A few days after reporting his wife missing, Ian Riggs told police she had accused him of having an affair and said he was not pulling his weight in the marriage.

Riggs said in a tape recorded interview, played in court, that Tricia said she regretted marrying him, she was the worker in the relationship and he did nothing.

“She was saying things like she was never happy since marrying me,” Riggs told police.

He said on the night before she went missing, they again argued and he told her the relationship was over.

Riggs said Tricia told him she was going to screw him for everything he had and go for full custody of the children.

He said after he told Tricia he would get joint custody, she started crying, they moved into the bedroom and she later walked out.

He said he heard her go downstairs and when he woke in the middle of the night she was not in bed.

He said the next morning, after he and his daughter returned from a gym, Tricia was not home and the next day he found out she had not shown up for a new job.

He said on Wednesday, October 3, he went to Redcliffe Police Station, after contacting his wife’s friends.

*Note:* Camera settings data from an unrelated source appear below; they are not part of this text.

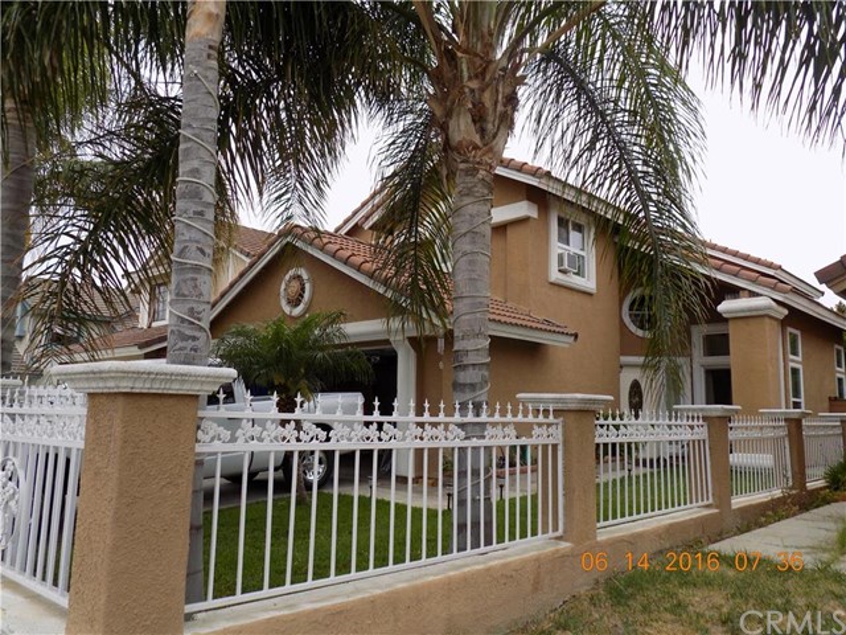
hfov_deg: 65.3
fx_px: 660
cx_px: 423
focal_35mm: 27
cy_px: 318
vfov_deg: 51.4
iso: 80
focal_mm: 4.8
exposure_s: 1/160
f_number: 3.2
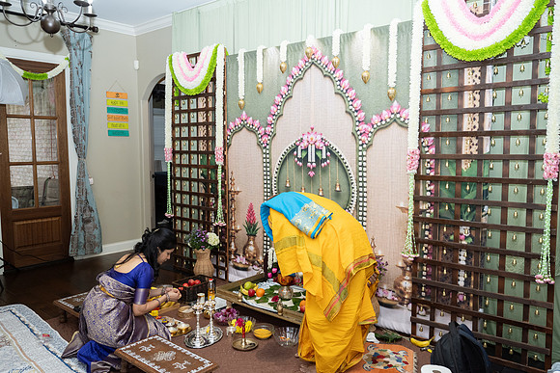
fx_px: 448
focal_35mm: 29
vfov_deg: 45.3
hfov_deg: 64.1
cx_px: 280
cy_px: 186
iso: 640
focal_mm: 27.5
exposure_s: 1/160
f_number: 3.5
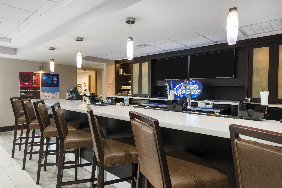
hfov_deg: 76.1
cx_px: 141
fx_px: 180
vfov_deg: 55.1
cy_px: 94
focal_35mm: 23
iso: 400
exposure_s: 1/6
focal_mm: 23
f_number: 11
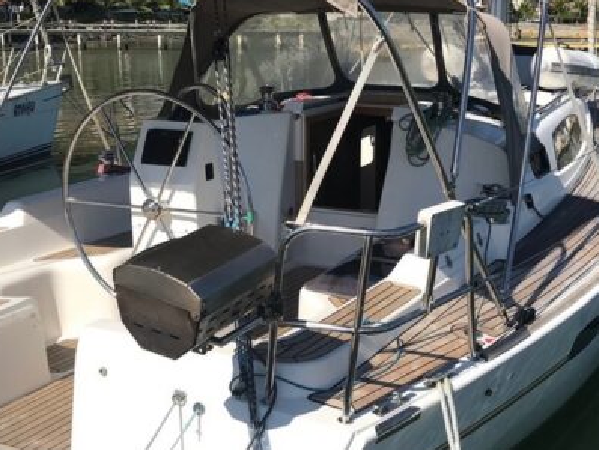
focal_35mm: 54
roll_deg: -0.5
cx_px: 327
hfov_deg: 35.5
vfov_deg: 27.0
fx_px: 935
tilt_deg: -13.1
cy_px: 275
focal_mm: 3.99
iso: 20
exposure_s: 1/3690
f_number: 1.8
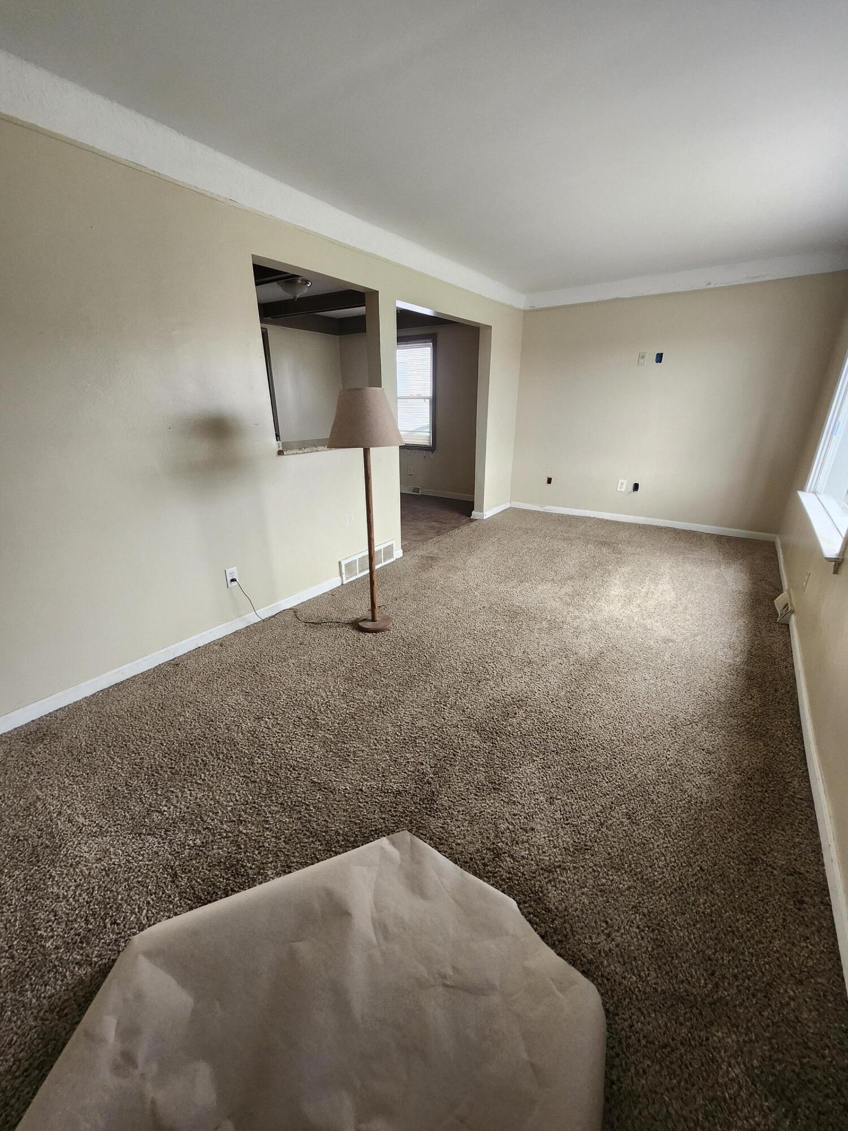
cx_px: 424
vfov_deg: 106.2
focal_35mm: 13
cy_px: 566
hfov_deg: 89.9
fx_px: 425
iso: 200
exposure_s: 1/60
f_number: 2.2
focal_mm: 1.74
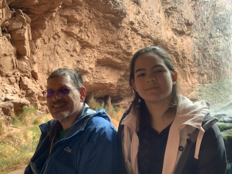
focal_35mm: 32
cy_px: 87
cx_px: 116
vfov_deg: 44.2
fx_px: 214
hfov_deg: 56.8
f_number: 2.2
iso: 80
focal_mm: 2.87
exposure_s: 1/60
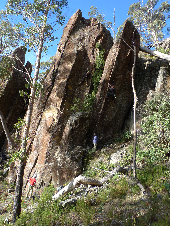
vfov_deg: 67.3
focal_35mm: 26
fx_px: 170
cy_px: 113
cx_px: 85
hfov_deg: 53.1
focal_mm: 5.4
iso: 80
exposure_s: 1/320
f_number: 2.8
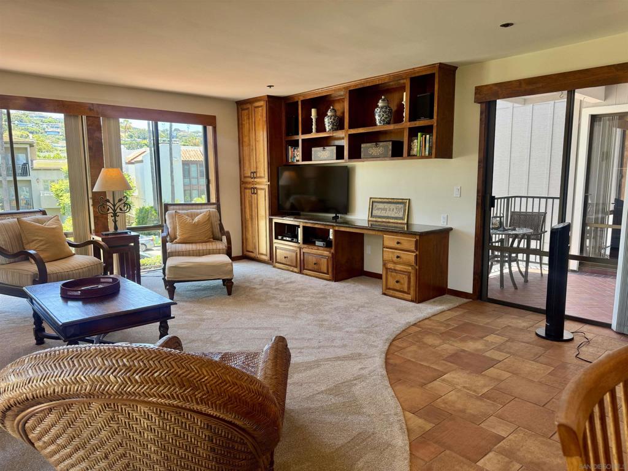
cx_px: 314
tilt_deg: -8.4
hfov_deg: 71.6
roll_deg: +0.0
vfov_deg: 56.8
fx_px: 435
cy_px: 236
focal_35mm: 24
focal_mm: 6.76
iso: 64
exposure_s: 1/120
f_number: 1.78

“He claimed he had no idea where she was or what had happened to her,” Mr Fuller said.

“It’s a lie he has maintained for nearly 18 years.

“It was a lie that served him well until his wife’s partial remains were discovered buried in the back yard of their home, 15 years later.

“It’s a lie the Crown says he told to avoid the consequences of what he did, because the truth would betray him and his actions.”

Mr Fuller said six spots of Mrs Riggs’s blood were later found by police on Tricia and Ian Riggs’s bedroom wall, behind their bed.

Defence counsel Lars Falcongreen, in a defence opening, said Riggs admitted that he buried his wife’s body and that he told lies about his wife walking out of the house, never to be seen again.

But what was in dispute were the circumstances surrounding his wife’s death, and the circumstances and rationale behind his lies, Mr Falcongreen said.

Justice Flanagan told the jurors they should not allow Riggs’s admission of guilt for interfering with a corpse to prejudice them against him during the murder trial.

He said it did not make him somehow more likely to be guilty of her murder.

The judge said the Crown had to prove that Patricia Riggs was dead, Ian Riggs caused her death, she was unlawfully killed and Riggs killed his wife, intending to cause her death or at least cause her grievous bodily harm.

Justice Flanagan said the trial was expected to run for six days.